¿Y el arte en la Iglesia, qué?

Que la Iglesia ha sido una amparadora de las artes está fuera de toda duda si miramos a la historia. ¿Y en la actualidad? Me suenan en los oídos las recientes palabras del papa Ratzinger pidiendo una relación cada vez más intensa entre la Iglesia y los artistas para ofrecer un “ejemplo elocuente de diálogo fecundo y eficaz, orientado a hacer que este mundo sea más humano y bello”. El papa, y el más modesto de los bautizados dotado de una mínima sensibilidad estética, sabemos algo o mucho de la estrecha relación entre la experiencia artística y la religiosa.

Bien, pero ¿cómo van a pie de obra y en esta Iglesia de nuestros pecados nuestro aprecio y nuestras relaciones con las artes? Dos botones para una muestra. Primero: un pintor católico, un buen pintor, premiado y conocido, con abundantes encargos de instituciones civiles, se me quejaba recientemente del casi nulo interés por parte de los medios eclesiásticos. Añoraba los tiempos en que la Iglesia ejercía, en efecto, de alma mater de las artes y contrataba a pintores, escultores, orfebres, músicos... Reconocía que la iglesia actual ya no es la de los diezmos y se mueve a menudo en la escasez y aun en la pobreza para conservar su legado artístico y construir los templos nuevos necesarios. Por eso mismo se ofreció en cierta ocasión a pintar gratuitamente el fondo desnudo del presbiterio o los enormes muros vacíos de un templo recién construido. No cobraría más que los gastos de material. Presentaría incluso previamente unos bocetos a la aprobación de la parroquia o de la diócesis. Aún están sorprendidos él y su intermediario del silencio, de la heladora indiferencia con que el ofrecimiento fue recibido.
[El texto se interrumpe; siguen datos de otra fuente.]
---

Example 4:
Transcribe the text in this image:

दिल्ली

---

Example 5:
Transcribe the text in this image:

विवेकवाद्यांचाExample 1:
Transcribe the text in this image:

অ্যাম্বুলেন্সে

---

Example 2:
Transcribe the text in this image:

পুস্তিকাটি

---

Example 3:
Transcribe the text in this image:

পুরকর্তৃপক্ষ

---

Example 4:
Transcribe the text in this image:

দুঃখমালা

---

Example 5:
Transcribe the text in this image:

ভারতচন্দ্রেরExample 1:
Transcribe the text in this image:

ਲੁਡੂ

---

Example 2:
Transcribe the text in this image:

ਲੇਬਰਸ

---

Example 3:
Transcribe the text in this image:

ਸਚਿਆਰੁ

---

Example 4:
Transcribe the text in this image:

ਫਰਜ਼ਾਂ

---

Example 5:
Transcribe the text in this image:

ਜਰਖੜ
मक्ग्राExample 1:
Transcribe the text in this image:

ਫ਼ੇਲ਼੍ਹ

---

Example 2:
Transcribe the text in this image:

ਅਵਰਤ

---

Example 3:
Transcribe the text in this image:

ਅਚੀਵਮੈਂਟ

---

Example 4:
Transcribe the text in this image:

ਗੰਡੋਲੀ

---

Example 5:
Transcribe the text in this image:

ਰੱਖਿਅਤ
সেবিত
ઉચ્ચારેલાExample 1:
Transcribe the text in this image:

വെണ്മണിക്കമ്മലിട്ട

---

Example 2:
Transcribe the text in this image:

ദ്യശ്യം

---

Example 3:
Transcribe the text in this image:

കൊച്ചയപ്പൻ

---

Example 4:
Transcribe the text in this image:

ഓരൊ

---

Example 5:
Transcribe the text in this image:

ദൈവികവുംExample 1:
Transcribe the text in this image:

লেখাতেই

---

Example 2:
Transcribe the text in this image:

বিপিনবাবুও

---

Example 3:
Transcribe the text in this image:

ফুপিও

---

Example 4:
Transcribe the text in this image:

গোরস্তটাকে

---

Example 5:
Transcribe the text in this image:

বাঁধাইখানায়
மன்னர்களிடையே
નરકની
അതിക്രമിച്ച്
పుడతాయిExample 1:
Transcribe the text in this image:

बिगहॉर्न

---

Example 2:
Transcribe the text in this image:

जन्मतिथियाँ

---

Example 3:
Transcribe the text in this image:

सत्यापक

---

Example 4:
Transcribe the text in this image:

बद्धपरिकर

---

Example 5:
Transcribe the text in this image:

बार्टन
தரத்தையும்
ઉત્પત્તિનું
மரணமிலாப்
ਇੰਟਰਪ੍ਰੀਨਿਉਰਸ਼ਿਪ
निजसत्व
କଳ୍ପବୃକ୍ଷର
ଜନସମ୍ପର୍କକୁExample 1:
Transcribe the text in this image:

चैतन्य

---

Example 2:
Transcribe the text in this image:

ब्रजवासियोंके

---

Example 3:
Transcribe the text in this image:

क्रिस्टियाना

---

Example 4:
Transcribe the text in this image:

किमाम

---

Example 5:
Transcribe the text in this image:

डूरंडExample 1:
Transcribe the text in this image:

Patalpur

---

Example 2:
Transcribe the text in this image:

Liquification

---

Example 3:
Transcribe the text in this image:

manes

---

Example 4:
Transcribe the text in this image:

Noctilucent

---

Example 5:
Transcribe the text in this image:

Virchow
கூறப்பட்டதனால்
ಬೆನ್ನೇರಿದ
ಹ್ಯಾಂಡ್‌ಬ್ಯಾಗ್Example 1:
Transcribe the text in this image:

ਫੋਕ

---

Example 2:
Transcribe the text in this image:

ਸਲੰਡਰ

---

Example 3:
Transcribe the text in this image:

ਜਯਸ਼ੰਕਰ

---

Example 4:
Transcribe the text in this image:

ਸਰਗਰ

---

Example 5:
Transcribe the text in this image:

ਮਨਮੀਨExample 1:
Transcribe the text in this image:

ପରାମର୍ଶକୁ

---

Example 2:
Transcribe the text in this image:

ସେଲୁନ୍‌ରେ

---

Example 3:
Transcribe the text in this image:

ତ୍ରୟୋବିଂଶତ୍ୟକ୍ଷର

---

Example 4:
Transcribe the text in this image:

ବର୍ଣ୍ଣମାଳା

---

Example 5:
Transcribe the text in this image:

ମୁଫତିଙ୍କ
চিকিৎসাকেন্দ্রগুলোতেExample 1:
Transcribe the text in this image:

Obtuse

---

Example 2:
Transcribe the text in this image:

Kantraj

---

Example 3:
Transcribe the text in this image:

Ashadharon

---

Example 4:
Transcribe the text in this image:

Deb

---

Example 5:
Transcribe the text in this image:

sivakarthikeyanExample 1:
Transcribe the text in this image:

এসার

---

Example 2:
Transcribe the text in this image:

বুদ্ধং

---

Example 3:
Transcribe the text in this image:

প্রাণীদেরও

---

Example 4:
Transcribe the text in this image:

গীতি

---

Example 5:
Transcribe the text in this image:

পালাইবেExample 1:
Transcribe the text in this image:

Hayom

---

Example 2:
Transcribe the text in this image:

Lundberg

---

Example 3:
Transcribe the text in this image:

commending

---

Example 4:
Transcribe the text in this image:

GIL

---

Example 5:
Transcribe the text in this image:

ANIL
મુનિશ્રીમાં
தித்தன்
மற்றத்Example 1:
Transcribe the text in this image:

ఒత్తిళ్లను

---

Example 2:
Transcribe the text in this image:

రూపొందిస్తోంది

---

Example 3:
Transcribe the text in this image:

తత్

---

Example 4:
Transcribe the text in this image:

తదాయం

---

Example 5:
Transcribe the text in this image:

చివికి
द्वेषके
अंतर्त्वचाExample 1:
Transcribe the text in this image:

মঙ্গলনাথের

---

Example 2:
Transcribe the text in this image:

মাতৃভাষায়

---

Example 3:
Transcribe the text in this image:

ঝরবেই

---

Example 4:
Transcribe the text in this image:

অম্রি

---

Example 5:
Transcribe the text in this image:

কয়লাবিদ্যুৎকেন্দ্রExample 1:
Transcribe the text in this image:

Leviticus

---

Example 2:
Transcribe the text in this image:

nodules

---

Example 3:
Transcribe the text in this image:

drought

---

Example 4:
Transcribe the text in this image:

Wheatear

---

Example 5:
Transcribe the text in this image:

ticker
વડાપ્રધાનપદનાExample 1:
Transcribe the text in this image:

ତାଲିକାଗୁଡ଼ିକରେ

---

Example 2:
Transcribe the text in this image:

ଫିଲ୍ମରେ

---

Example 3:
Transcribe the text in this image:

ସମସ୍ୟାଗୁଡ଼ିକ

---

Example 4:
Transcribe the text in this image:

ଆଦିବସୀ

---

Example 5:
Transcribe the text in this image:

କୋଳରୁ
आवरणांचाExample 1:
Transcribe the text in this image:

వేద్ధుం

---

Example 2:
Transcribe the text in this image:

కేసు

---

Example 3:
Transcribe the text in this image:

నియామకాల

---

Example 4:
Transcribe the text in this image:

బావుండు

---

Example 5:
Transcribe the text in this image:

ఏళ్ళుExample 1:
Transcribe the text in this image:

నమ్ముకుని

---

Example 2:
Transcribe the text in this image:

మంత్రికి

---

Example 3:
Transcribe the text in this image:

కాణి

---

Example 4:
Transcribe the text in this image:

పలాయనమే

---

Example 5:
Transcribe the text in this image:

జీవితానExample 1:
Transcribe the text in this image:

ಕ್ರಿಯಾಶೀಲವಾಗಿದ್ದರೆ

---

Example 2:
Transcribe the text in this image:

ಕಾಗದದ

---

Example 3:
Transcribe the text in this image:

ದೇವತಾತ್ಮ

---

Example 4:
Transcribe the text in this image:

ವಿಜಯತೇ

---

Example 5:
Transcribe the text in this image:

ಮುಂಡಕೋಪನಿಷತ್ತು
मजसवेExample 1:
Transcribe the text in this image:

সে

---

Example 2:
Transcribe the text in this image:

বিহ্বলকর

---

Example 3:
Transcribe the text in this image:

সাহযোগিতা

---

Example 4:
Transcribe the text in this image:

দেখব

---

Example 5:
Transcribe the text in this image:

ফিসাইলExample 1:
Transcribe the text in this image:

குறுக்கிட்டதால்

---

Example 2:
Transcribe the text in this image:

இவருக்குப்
Permítaseme añadir como segundo botón de muestra una anécdota personal, en sí misma irrelevante, pero seguramente significativa. Quien esto escribe acababa de publicar un librito de versos, presentado en una asociación cultural con alguna repercusión en la prensa. En el encuentro con un colega cura de más edad, hombre bueno, de “sólida” formación y de algún prestigio, oyó: “Hombre, J., ya he visto que has publicado un folleto. Bien, a mí... ya sabes, esto de la poesía no me interesa mucho, pero bueno...”, lo acompañó con un gesto en que parecía casi perdonarme la vida. Confieso que me salió mi vena hilarante y le pregunté: “¿Tú rezas el breviario?”. “Por favor –me contestó casi ofendido-. Por supuesto”. “Lees los salmos, claro”, seguí... “Desde luego...”. “¿Y no has caído en la cuenta de que un buen número de ellos son poesía, poesía de una altísima intensidad y belleza, capaces de poner la carne de gallina a quien los reza con sentido?... Leerás a Isaías –continué-, por lo menos en Adviento. Y habrás leído, siquiera una vez, el Cantar de los Cantares, el Libro de Job, etc, etc...”.

Lo curioso es que muchos de nuestros buenos hermanos, a los que acaso cabría aplicar el machadiano “desprecia cuanto ignora”, hablan, si se ofrece la ocasión de poner la literatura, las artes plásticas... al servicio del anuncio del Evangelio.

Mal se puede servir a ninguna causa desde la desatención a la belleza, desde el desconocimiento de una dimensión fundamental del ser humano, criatura hecha a la medida y “a imagen” de la belleza y la suma creatividad de Dios. Más de una vez hemos oído afirmar que hay que hacer del cine un púlpito para la fe en personas ajenas y aun desafectas al cine, que no han asistido jamás a una sala...

Dos botones para una muestra. Dejo en mis cajones del recuerdo una más amplia botonería.